Not applicable.
Not applicable.
Although computer systems can store a wealth of information, it can often be difficult for users to find or retrieve a specific fact or piece of information. For example, users often wish to quickly find specific facts or answers to specific fact-based questions, such as, for instance, “what is the population of China.” A variety of search engines currently exist that allow users to search for information by entering a search input comprising one or more keywords that may be of interest to the user. After receiving a search request from a user, a search engine identifies documents and/or web pages that are relevant based on the keywords. Often, the search engine returns a large number of documents or web page addresses, many of which have little or nothing to do with the specific piece of information that the user was seeking. The user is then left to sift through the list of documents, links, and associated information to find the desired fact. This process can be cumbersome, frustrating, and time consuming, especially when the user is looking for a single specific fact or fact set instead of general information about a given topic.
This summary is provided to introduce a selection of concepts in a simplified form that are further described below in the Detailed Description. This summary is not intended to identify key features or essential features of the claimed subject matter, nor is it intended to be used as an aid in determining the scope of the claimed subject matter.
Embodiments of the present invention relate to an unbounded redundant discrete fact data store. The data store stores discrete facts with information for identifying the appropriate discrete fact for a search query. In particular, for each discrete fact, the data store may include a subject of the discrete fact and zero or more indicators representing zero or more facets of the subject corresponding with the discrete fact, thereby facilitating the look-up of discrete facts based on search queries. Additionally, zero or more subject classifications may be included for the subject of each discrete fact. Further, zero or more parent/child relationships between a discrete fact's subject and one or more other subjects may be included in the data store. The subject classifications and subject parent/child relationships provide relationships between the discrete facts, further facilitating searching across domains of discrete facts.

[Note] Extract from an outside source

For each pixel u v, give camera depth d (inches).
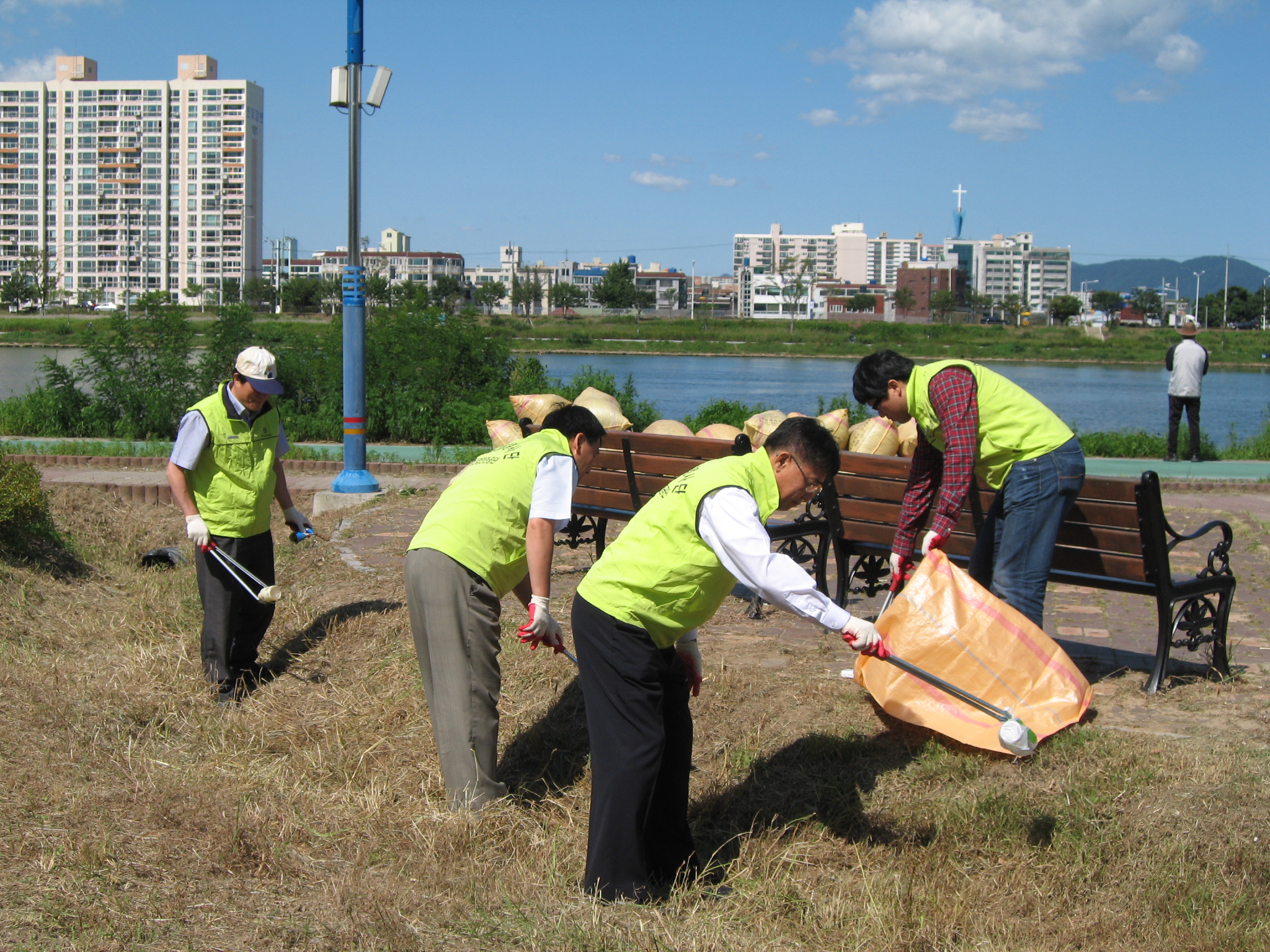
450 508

The present invention is described in detail below with reference to the attached drawing figures, wherein:
The subject matter of the present invention is described with specificity herein to meet statutory requirements. However, the description itself is not intended to limit the scope of this patent. Rather, the inventors have contemplated that the claimed subject matter might also be embodied in other ways, to include different steps or combinations of steps similar to the ones described in this document, in conjunction with other present or future technologies. Moreover, although the terms “step” and/or “block” may be used herein to connote different elements of methods employed, the terms should not be interpreted as implying any particular order among or between various steps herein disclosed unless and except when the order of individual steps is explicitly described.
Embodiments of the present invention relate to an unbounded redundant discrete fact data store. The data store is structured such that answers are stored individually as discrete facts rather than multiple answers being grouped and stored together as a single entry. Additionally, information required to look-up each discrete fact is stored with each discrete fact. In particular, the core of the data store comprises subject-indicator-fact sets. Each discrete fact represents a particular facet of a particular subject. Accordingly, the data store includes an appropriate subject and indicator (i.e., relevant facet of the subject) for each discrete fact, facilitating the look-up of discrete facts in response to search requests. The data store is further structured such that each subject may have zero or more classifications. Additionally, each subject may have zero or more parent/child relationships with other subjects. As such, subjects may be attached in the data store in a consistent hierarchy. Further, alternatives for subjects, indicators, and classifications may be provided within the data store such that search queries may match more intelligently, flexibly, and safely.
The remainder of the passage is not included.